Einige grundlegende Regeln müssen jedoch befolgt werden:
Iontophorese Schwamm Elektroden

- Die Substanzen dürfen nur in destilliertem Wasser gelöst werden, um den Transport parasitärer Ionen nicht zu begünstigen;
- Schwämme und Elektroden müssen stets perfekt sauber gehalten werden und sie müssen gut in destilliertem Wasser gewaschen werden;
- Wenn umgehend eine Lösung mit einer aktiven Substanz hergestellt werden soll, muss die Konzentration der Lösung korrekt gewählt und gemessen werden (bedenken Sie, dass es nicht notwendig ist, hohe Konzentrationen zu verwenden: bei den meisten Substanzen ist schon 1% Massenanteil ausreichend);
- Wenn Produkte aus Injektionsfläschchen verwendet werden (für die parenterale Anwendung), stellen Sie sicher, dass kein Produkt gewählt wird, dessen Hilfsstoffe mit dieser Technik nicht kompatibel sind. Wenn es sich um ein gefriergetrocknetes Produkt handelt, dann stellen Sie sicher, dass als Lösungsmittel keine physiologische Lösung verwendet wird: verwenden Sie in diesem Fall möglichst destilliertes Wasser;
- Verwenden Sie keine anderen Substanzen, es sei denn, Sie können sich sicher sein, dass sie perfekt kompatibel sind: wenn Sie glauben, die Substanz ist zwingend nötig, dann achten Sie auf gleiche Polarität;
- Die richtige Anordnung der Elektroden ist äußerst wichtig für die Diffusion der Substanz, vor allem wenn sie ein niedriges molekulares Gewicht hat;



Wenn Sie ein positiv geladenes Ion einleiten wollen, dann muss dafür eine positive Elektrode verwendet werden und umgekehrt für negativ geladene Ionen (im Falle von komplexen Molekülen aber scheint die Elektro-Osmose (und auch die Elektrophorese) Priorität zu haben: hier verliert das Konzept der Polarität an Bedeutung und das Eindringen der Substanz gelingt besser an der Anode; die Polaritäten der am meisten verwendeten medizinischen Substanzen werden in einem anderen Abschnitt beschrieben).
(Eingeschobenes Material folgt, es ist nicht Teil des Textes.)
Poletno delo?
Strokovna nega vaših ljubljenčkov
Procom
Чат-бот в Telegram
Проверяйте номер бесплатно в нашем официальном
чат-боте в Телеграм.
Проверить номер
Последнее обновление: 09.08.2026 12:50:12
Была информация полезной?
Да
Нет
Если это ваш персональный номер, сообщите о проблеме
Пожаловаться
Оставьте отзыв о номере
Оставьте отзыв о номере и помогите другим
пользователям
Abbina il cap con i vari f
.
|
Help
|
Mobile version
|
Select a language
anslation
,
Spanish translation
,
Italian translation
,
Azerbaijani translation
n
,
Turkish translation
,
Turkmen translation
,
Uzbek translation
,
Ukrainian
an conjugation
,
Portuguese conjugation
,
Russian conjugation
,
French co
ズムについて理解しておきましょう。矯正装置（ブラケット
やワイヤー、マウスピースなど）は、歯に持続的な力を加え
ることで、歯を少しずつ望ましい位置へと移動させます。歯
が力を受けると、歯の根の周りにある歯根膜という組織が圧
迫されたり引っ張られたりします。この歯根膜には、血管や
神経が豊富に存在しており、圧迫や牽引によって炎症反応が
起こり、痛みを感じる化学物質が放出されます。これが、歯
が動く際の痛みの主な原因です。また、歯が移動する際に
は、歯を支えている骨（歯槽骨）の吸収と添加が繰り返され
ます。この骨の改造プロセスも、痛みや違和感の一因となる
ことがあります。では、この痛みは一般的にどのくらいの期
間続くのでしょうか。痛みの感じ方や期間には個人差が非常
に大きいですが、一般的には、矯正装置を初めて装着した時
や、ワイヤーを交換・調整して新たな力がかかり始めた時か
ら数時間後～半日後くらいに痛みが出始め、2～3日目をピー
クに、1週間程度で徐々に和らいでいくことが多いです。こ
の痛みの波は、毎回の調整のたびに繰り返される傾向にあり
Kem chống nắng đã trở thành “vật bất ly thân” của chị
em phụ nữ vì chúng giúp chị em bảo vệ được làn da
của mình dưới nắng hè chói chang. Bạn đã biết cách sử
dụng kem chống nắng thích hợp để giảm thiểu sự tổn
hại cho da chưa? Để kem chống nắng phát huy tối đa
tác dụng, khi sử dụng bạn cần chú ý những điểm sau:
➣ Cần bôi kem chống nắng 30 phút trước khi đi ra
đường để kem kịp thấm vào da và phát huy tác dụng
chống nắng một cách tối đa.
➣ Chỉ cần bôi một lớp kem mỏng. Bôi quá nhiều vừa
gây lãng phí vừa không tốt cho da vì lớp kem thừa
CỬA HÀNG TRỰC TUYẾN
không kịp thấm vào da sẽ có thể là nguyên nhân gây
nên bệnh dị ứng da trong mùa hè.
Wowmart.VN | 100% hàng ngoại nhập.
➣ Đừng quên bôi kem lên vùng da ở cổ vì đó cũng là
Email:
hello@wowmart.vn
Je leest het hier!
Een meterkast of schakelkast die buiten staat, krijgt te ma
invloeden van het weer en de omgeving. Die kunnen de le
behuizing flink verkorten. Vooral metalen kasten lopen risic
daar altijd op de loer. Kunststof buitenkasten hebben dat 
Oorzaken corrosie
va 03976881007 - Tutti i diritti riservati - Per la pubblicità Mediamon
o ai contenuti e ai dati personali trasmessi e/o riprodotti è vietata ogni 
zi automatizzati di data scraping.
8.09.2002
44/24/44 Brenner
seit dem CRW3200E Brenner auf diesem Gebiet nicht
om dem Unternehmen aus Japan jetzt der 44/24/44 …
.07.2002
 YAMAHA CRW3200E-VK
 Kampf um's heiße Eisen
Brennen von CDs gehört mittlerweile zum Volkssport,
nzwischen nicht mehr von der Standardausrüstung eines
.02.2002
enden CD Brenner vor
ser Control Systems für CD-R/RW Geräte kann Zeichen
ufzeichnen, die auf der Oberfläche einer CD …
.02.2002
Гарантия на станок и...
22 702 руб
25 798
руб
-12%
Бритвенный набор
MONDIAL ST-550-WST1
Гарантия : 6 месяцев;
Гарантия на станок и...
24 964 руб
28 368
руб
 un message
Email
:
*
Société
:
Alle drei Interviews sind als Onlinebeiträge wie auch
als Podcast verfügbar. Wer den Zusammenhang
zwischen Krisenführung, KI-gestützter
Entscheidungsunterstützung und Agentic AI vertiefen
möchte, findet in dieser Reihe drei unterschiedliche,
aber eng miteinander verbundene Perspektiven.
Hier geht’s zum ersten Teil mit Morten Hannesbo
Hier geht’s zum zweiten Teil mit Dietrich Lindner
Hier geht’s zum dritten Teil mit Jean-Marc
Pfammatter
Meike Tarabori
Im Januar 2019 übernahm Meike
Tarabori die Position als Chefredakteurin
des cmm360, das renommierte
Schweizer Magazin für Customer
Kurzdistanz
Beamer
Obwohl theoretisch gesehen die Dosierung der einzubringenden Medizin entscheidend ist, sind tatsächlich viele andere Faktoren (Hautwiderstand, Ionengröße, Elektrodenplatzierung) maßgebend für eine ungefähre Berechnung.

Der Einsatz des galvanischen Stroms zur Einbringung der Substanzen, unter Berücksichtigung der Parameter der Stromintensität und der Anwendungsdauer, führt nicht zu unerwünschten Effekten auf der Haut.
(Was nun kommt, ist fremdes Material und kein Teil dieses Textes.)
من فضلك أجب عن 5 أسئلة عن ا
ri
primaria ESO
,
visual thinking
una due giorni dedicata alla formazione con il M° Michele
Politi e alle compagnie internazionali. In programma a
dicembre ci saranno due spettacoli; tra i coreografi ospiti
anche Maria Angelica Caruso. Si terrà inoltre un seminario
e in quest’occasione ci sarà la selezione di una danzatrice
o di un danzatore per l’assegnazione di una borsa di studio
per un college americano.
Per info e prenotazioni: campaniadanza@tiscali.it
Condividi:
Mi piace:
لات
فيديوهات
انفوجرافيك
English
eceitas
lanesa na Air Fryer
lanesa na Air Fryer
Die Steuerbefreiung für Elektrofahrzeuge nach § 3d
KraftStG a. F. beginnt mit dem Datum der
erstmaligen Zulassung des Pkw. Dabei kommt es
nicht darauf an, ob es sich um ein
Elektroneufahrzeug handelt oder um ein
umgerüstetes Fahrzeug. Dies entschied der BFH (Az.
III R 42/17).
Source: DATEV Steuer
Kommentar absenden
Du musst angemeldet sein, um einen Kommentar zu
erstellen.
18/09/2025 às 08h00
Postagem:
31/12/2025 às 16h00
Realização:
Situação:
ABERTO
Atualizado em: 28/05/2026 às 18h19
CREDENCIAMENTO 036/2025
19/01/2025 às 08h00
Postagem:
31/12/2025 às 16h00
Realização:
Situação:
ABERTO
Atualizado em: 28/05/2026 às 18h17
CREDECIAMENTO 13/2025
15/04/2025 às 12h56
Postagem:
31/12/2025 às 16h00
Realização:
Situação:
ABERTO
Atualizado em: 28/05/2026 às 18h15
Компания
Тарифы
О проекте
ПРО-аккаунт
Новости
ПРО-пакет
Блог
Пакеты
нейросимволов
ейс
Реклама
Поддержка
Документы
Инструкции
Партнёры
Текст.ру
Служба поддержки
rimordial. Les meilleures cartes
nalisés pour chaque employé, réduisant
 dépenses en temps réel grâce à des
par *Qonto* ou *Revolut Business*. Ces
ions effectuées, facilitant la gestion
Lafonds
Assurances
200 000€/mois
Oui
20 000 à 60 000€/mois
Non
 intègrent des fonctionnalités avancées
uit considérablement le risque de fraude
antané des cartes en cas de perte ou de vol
Gelegentlich können lokale Rötungen auftreten oder sogar Verbrennungen, aber nur dann, wenn diese Parameter nicht eingehalten werden oder die Elektroden nicht regelmäßig gewartet oder erneuert werden. Chemische Verbrennungen am Kontaktpunkt zwischen Haut und Elektrode aufgrund der Chloridionenkonzentration und/ oder der Natriumionenkonzentration (für die Bildung ätzender Substanzen mit Wasser) können auftreten, wenn Leitungswasser verwendet wird.

Sehr selten können auch ganz leichte örtliche allergische Reaktionen auftreten.

Anwendungsgebiete der Iontophorese

Die Iontophorese wird in der Physiotherapie bei Muskel- und Sehnenschmerzen, bei Epicondylitis (Tennisarm), Ischias Beschwerden, aber auch zur unterstützenden Behandlung von Arthrosen der Hüft- und Kniegelenke eingesetzt und auch bei Neuralgien.

Gegenanzeigen der Iontophorese

Die Iontophorese sollte bei frischen Verletzungen der Haut und auf Pickeln und Narben nicht eingesetzt werden. Bei Endoprothesen, Metallen im Körper (z.B. künstliches Kniegelenk) und Knochenhautschmerzen, sollte die Iontophorese nicht angewendet werden. Vor einer Selbstanwendung sollte der behandelnde Arzt oder ein Orthopäde beratend tätig werden.